Objectif visé
Repérez dans la liste chaque ligne qui contient le mot « this » et recopiez-la, s'il vous plaît.

Données étudiées
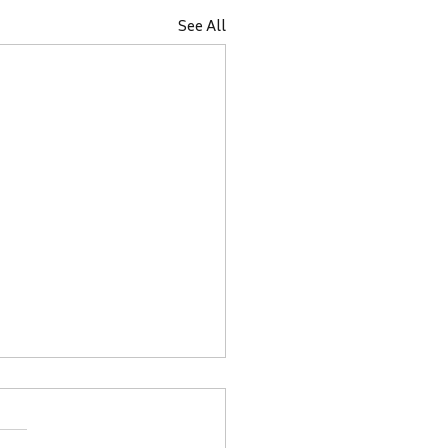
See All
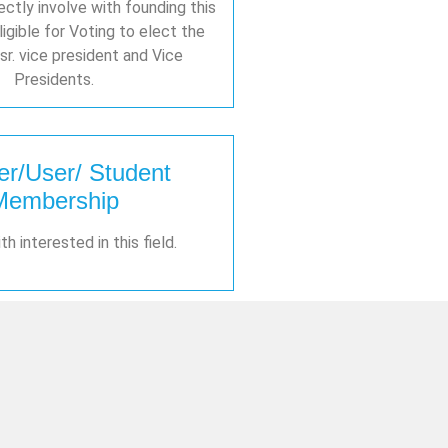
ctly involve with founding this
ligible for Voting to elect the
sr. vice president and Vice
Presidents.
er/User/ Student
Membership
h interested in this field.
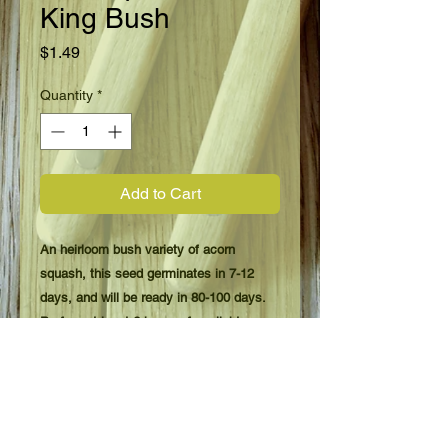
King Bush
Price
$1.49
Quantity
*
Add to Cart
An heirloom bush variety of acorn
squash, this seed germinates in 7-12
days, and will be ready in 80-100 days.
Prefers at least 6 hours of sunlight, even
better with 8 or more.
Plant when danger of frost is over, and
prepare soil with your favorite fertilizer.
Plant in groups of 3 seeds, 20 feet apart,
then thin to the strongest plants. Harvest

Résultat obtenu
ctly involve with founding this
h interested in this field.
squash, this seed germinates in 7-12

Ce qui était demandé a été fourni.